• [How to complete this task] In the entries that follow, find the line containing "9: (468, 255)"; from there, copy every line exactly through the line containing "25: (237, 78)".
————————
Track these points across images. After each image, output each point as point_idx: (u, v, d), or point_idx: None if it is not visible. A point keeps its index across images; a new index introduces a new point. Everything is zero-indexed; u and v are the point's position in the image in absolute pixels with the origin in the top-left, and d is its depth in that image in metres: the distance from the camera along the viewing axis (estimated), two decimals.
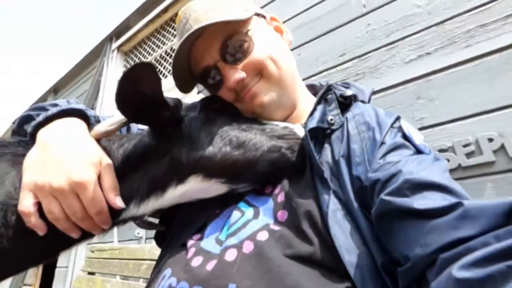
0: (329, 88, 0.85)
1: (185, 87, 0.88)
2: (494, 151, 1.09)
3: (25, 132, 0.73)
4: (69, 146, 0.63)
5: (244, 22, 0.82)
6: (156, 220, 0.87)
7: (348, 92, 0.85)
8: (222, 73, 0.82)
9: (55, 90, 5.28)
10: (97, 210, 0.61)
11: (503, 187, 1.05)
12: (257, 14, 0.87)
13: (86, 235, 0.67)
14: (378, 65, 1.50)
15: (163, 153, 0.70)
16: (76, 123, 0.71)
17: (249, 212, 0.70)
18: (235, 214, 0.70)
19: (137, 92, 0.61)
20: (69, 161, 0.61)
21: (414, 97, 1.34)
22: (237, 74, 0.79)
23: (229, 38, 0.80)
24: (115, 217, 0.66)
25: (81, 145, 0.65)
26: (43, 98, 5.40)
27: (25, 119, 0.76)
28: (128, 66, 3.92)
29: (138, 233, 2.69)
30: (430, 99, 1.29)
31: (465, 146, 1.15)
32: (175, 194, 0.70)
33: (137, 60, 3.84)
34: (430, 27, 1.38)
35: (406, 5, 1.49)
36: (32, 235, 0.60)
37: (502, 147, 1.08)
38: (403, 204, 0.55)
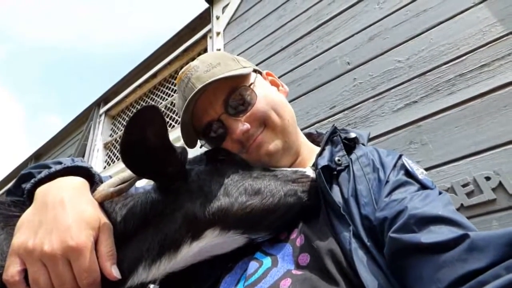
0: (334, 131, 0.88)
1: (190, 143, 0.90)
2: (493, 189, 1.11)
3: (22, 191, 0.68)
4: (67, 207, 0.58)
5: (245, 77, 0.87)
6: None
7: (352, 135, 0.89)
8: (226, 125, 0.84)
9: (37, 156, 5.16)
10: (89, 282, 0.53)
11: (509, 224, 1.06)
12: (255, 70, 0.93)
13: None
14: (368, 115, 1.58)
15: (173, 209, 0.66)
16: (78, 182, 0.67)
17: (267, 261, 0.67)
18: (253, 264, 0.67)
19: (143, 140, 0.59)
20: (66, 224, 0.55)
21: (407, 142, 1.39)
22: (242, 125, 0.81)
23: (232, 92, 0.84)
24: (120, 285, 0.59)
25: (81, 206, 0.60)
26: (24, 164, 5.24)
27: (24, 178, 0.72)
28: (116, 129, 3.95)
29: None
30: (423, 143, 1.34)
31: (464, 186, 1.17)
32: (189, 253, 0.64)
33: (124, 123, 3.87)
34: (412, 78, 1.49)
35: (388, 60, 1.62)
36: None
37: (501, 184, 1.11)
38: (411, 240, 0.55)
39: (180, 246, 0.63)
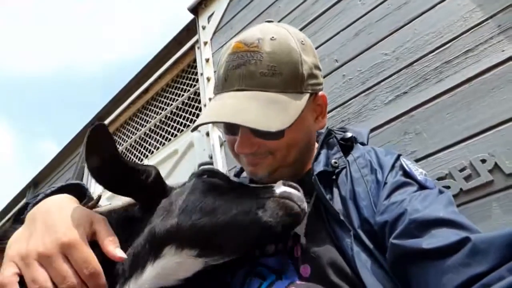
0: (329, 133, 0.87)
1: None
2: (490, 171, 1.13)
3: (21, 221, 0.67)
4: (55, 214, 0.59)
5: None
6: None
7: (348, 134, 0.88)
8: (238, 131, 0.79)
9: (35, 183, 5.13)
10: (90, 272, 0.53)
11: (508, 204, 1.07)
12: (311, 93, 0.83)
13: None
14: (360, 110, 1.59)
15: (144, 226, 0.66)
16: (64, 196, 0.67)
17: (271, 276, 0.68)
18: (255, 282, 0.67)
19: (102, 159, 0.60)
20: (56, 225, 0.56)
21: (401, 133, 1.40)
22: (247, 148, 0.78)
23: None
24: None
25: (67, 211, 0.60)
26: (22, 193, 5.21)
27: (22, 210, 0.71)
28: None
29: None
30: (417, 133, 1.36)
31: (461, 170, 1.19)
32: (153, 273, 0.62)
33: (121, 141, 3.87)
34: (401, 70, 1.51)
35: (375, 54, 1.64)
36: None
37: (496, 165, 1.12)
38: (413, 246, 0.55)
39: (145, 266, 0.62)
————————
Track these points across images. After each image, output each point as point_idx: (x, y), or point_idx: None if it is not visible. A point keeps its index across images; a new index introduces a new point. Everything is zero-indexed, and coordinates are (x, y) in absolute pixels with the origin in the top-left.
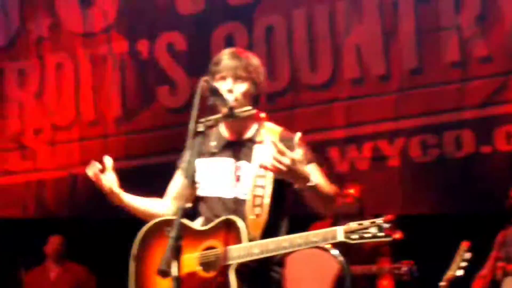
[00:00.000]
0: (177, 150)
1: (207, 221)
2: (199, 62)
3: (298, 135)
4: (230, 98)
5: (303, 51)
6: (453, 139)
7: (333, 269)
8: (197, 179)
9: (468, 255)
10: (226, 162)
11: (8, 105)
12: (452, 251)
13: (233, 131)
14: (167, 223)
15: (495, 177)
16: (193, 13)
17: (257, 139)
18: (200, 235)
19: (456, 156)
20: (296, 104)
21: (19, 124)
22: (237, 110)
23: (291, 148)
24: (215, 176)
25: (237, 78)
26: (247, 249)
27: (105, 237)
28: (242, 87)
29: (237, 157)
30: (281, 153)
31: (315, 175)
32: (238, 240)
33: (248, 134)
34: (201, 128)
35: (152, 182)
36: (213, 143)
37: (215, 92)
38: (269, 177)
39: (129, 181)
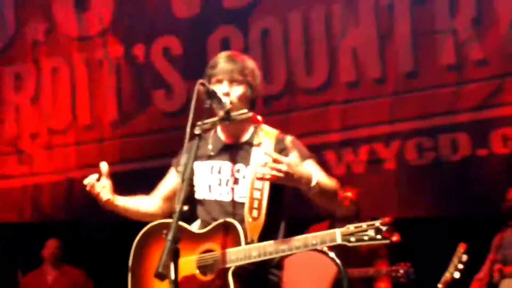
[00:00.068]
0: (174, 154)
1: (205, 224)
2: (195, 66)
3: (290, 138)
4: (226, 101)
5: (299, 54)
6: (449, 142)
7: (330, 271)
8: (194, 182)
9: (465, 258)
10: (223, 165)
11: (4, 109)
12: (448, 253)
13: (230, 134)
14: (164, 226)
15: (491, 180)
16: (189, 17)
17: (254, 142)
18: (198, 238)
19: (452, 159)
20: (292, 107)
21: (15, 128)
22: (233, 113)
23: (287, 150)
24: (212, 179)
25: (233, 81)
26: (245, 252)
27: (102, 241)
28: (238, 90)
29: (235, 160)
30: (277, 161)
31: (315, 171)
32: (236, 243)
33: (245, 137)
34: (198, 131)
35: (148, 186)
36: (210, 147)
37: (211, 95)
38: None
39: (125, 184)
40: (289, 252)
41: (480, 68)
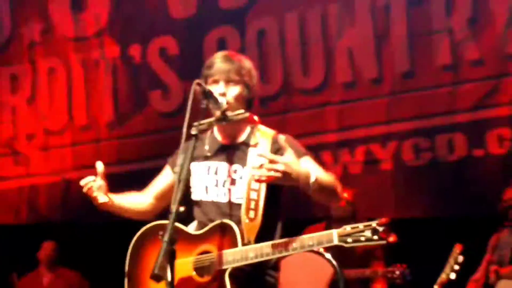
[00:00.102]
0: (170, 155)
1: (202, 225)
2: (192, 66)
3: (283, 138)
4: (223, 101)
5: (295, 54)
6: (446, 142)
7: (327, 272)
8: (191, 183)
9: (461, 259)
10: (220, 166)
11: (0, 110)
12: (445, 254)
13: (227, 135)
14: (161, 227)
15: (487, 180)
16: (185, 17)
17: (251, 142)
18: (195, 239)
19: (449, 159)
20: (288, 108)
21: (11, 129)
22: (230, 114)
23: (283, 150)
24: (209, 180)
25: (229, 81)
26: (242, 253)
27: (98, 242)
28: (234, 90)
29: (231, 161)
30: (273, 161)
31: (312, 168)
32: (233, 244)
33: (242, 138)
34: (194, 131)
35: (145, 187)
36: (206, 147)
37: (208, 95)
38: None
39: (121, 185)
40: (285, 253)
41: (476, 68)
————————
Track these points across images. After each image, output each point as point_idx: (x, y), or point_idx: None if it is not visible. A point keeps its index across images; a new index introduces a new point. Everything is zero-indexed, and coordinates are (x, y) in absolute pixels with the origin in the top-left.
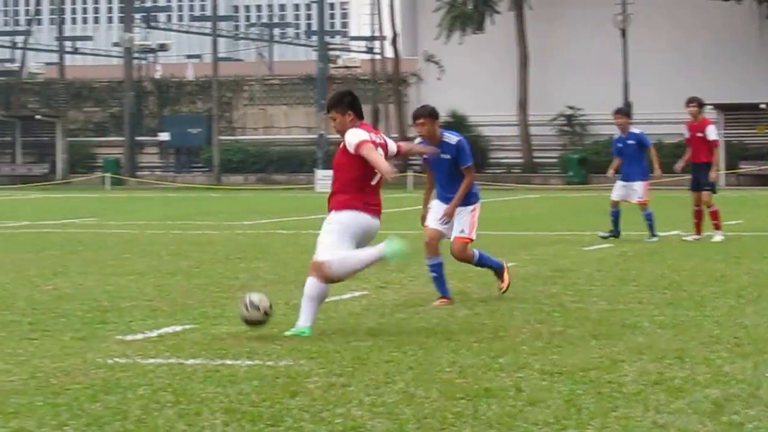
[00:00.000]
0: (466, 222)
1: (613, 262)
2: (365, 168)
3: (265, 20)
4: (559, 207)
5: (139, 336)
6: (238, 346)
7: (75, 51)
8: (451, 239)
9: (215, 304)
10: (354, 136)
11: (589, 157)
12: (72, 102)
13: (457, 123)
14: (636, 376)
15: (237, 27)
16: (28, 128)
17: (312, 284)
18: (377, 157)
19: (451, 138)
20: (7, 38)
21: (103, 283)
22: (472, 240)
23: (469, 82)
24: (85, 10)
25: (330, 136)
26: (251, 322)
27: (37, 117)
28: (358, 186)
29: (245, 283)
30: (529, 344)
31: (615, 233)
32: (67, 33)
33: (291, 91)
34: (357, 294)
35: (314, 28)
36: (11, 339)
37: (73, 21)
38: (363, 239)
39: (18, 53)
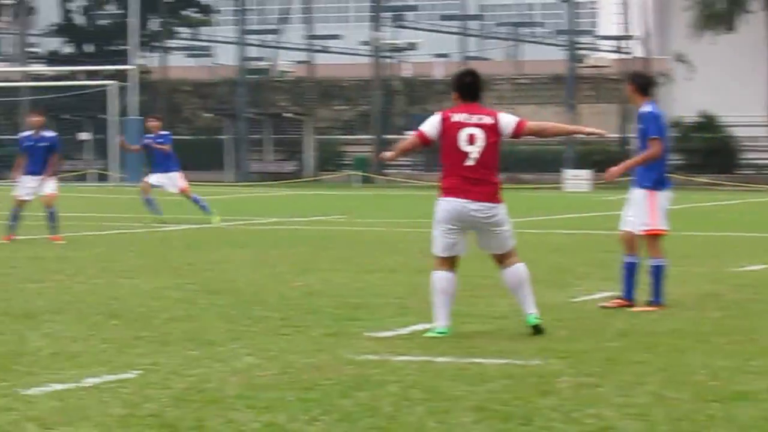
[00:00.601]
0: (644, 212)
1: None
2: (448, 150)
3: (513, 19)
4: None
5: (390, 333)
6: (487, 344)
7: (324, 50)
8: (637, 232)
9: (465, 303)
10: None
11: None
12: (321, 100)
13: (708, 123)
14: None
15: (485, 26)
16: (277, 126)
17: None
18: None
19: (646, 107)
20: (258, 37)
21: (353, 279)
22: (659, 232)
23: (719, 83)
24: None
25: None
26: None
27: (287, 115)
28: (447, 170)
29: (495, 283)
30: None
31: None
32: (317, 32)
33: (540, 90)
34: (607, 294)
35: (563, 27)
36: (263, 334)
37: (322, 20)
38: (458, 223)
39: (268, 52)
————————
• [Exercise output]
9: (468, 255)
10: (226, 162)
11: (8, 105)
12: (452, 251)
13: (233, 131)
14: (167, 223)
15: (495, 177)
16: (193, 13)
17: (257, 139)
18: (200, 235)
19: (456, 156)
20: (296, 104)
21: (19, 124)
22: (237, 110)
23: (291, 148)
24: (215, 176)
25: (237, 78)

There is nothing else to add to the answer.